Wow, thanks for the speedy reply! Now I'm wondering where in the world you're located 🤔
Is this because it’s a good idea in general? Or because you’re targeting the Mac App Store?
Kind of both. For my own case I'm not targeting the App Store. However, I've been writing an open source Swift package that encapsulates all of the general XPC security, routing, error handling, etc. So ideally I'd come up with a solution that's acceptable for Mac App Store apps as well as my own needs.
However, when you look at it from the per-process privilege model now supported on the Mac, this may well represent a privilege escalation.
That's an excellent point.
I'm using the C API (I found the Objective-C one to be quite an awkward fit with Swift) so xpc_connection_set_peer_code_signing_requirement looks promising. Unfortunately since it was just released in macOS 12, I don't think I'll be able to make use of that for at least a couple years.
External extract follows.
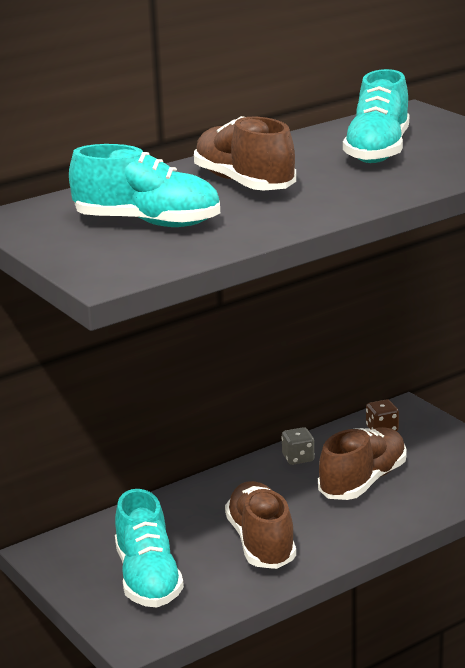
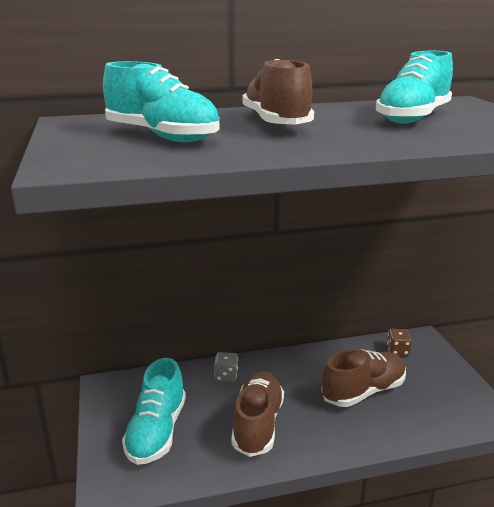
camera: 20 degrees right, 0 degrees up
grey dice [281,427,315,465] -> grey dice moved to [214,352,238,382]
The security-scoped URL sounds promising, I'll make a go at that approach. Much appreciated, it never would've occurred to me do to that. Am I correct in saying this would be an app-scoped bookmark, the app won't need any additional entitlements, and the login item would need the com.apple.security.files.bookmarks.app-scope entitlement in order to call startAccessingSecurityScopedResource and stopAccessingSecurityScopedResource?